This week, Eric Lander, the Presidential science advisor and head of the Office of Science and Technology Policy, resigned following an investigation into bullying behavior towards his subordinates. In an apology, Lander acknowledged being “disrespectful and demeaning” towards staff.
Lander, a mathematician and genomics researcher, was previously the head of the Broad Institute at Harvard and MIT. Nsikan Akpan, health and science editor for WNYC Radio in New York, joins Ira to discuss the resignation and what it might mean for the president’s science policy initiatives.
They also talk about other stories from the week in science, including an advance in fusion research in Europe, concerns over the increasing saltiness of Lake Michigan, and the question of whether sequestering urine from the sewage stream might have environmental advantages.
New COVID-19 Antiviral Pills: How Do They Work?
Late last year, two new drugs joined the lineup of options for high-risk patients who may need extra help fighting COVID-19: Merck’s pill molnupiravir, and Pfizer’s pill Paxlovid.
The two pills join remdesivir, an infusion-only drug, as antiviral compounds that attack the SARS-CoV2 virus in different ways.
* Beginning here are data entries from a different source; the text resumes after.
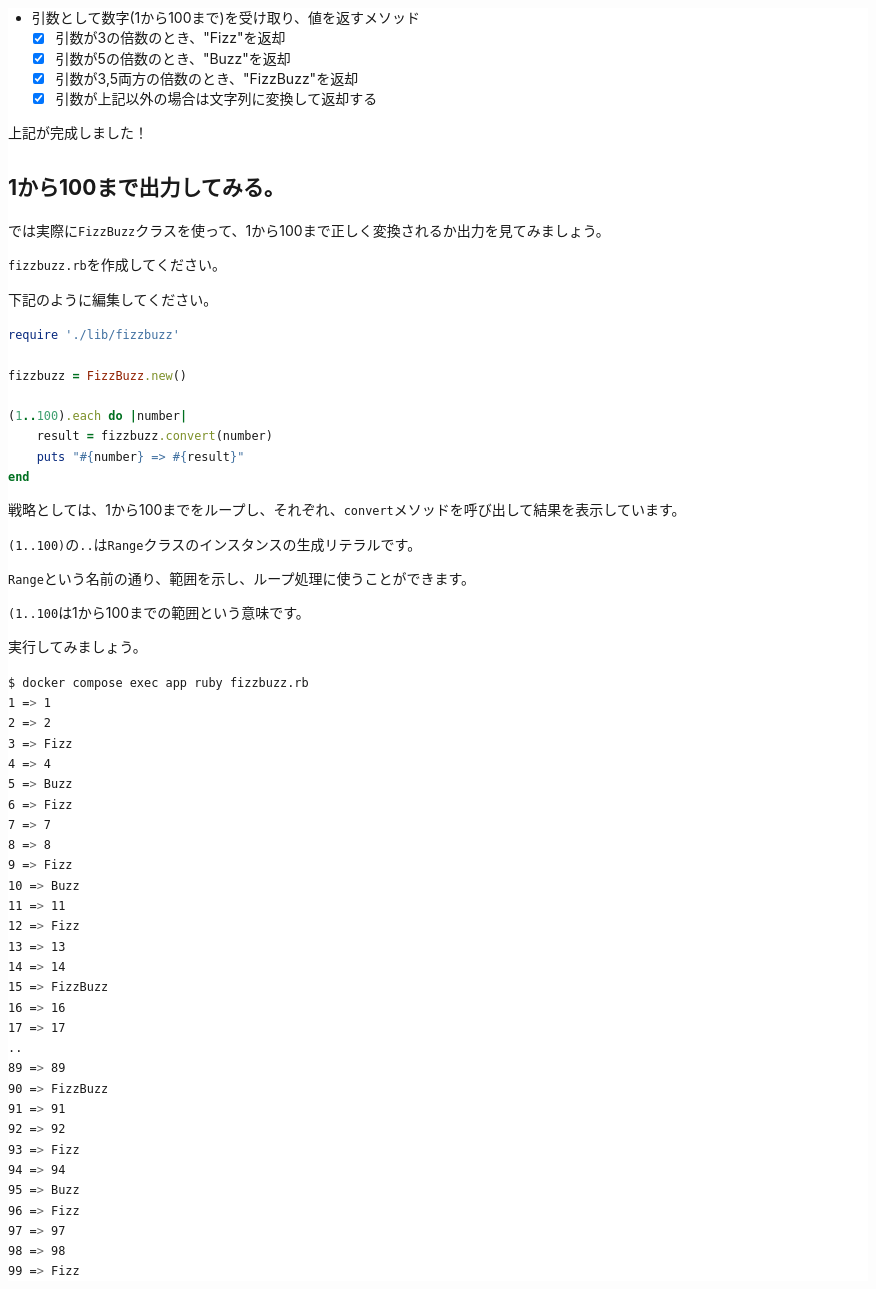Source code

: - 引数として数字(1から100まで)を受け取り、値を返すメソッド
  - [x] 引数が3の倍数のとき、"Fizz"を返却
  - [x] 引数が5の倍数のとき、"Buzz"を返却
  - [x] 引数が3,5両方の倍数のとき、"FizzBuzz"を返却
  - [x] 引数が上記以外の場合は文字列に変換して返却する

上記が完成しました！

## 1から100まで出力してみる。

では実際に`FizzBuzz`クラスを使って、1から100まで正しく変換されるか出力を見てみましょう。

`fizzbuzz.rb`を作成してください。

下記のように編集してください。

```rb
require './lib/fizzbuzz'

fizzbuzz = FizzBuzz.new()

(1..100).each do |number|
    result = fizzbuzz.convert(number)
    puts "#{number} => #{result}"
end
```

戦略としては、1から100までをループし、それぞれ、`convert`メソッドを呼び出して結果を表示しています。

`(1..100)`の`..`は`Range`クラスのインスタンスの生成リテラルです。

`Range`という名前の通り、範囲を示し、ループ処理に使うことができます。

`(1..100`は1から100までの範囲という意味です。

実行してみましょう。

```sh
$ docker compose exec app ruby fizzbuzz.rb
1 => 1
2 => 2
3 => Fizz
4 => 4
5 => Buzz
6 => Fizz
7 => 7
8 => 8
9 => Fizz
10 => Buzz
11 => 11
12 => Fizz
13 => 13
14 => 14
15 => FizzBuzz
16 => 16
17 => 17
..
89 => 89
90 => FizzBuzz
91 => 91
92 => 92
93 => Fizz
94 => 94
95 => Buzz
96 => Fizz
97 => 97
98 => 98
99 => Fizz
```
But how exactly do they work, how well do they work, and what makes them complicated to use in real life?
Ira talks to virologists Ran Swanstrom and Adam Lauring about the fundamentals of antiviral drugs, concerns about molnupiravir’s method of mutating the virus to death, and the long drug interaction list for Paxlovid. Plus, why timing is a critical issue for getting drugs to patients.
Meet The Drag Artists Who Are Making Science More Accessible
Each generation has had science communicators who brought a sometimes stuffy, siloed subject into homes, inspiring minds young and old. Scientists like Don Herbert, Carl Sagan, and Bill Nye are classic examples. But our modern age of social media has brought more diverse communicators into the forefront of science communication, including the wild, wonderful world of STEM drag stars.
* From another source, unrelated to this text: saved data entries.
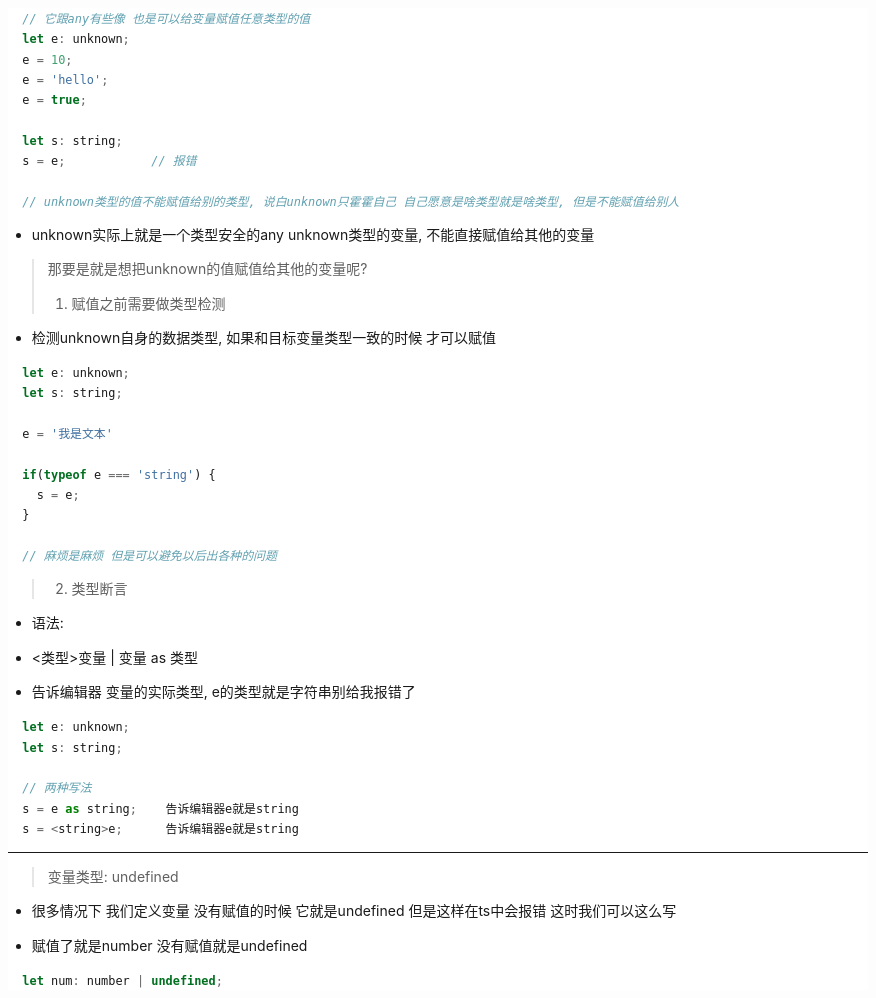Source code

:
 ```js 
  // 它跟any有些像 也是可以给变量赋值任意类型的值
  let e: unknown;
  e = 10;
  e = 'hello';
  e = true;

  let s: string;
  s = e;            // 报错

  // unknown类型的值不能赋值给别的类型, 说白unknown只霍霍自己 自己愿意是啥类型就是啥类型, 但是不能赋值给别人
```

- unknown实际上就是一个类型安全的any unknown类型的变量, 不能直接赋值给其他的变量


> 那要是就是想把unknown的值赋值给其他的变量呢?
> 1. 赋值之前需要做类型检测
- 检测unknown自身的数据类型, 如果和目标变量类型一致的时候 才可以赋值
```js 
  let e: unknown;
  let s: string;

  e = '我是文本'

  if(typeof e === 'string') {
    s = e;
  }

  // 麻烦是麻烦 但是可以避免以后出各种的问题
```


> 2. 类型断言
- 语法:
- <类型>变量 | 变量 as 类型

- 告诉编辑器 变量的实际类型, e的类型就是字符串别给我报错了
```js 
  let e: unknown;
  let s: string;

  // 两种写法
  s = e as string;    告诉编辑器e就是string
  s = <string>e;      告诉编辑器e就是string
```

------------------

> 变量类型: undefined
- 很多情况下 我们定义变量 没有赋值的时候 它就是undefined 但是这样在ts中会报错 这时我们可以这么写

- 赋值了就是number 没有赋值就是undefined
```js
  let num: number | undefined;
```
These are queer folk who mix the flashy fashions of the drag world with science education. Some, like Kyne, use TikTok as a medium to teach concepts like math. Others, like Pattie Gonia, use drag to attract more people to the great outdoors. The accessibility of the internet has made these personalities available to a wide audience.
Kyne and Pattie Gonia join Ira to talk about the magic drag can bring to science education, and why they think the future of SciComm looks more diverse than the past.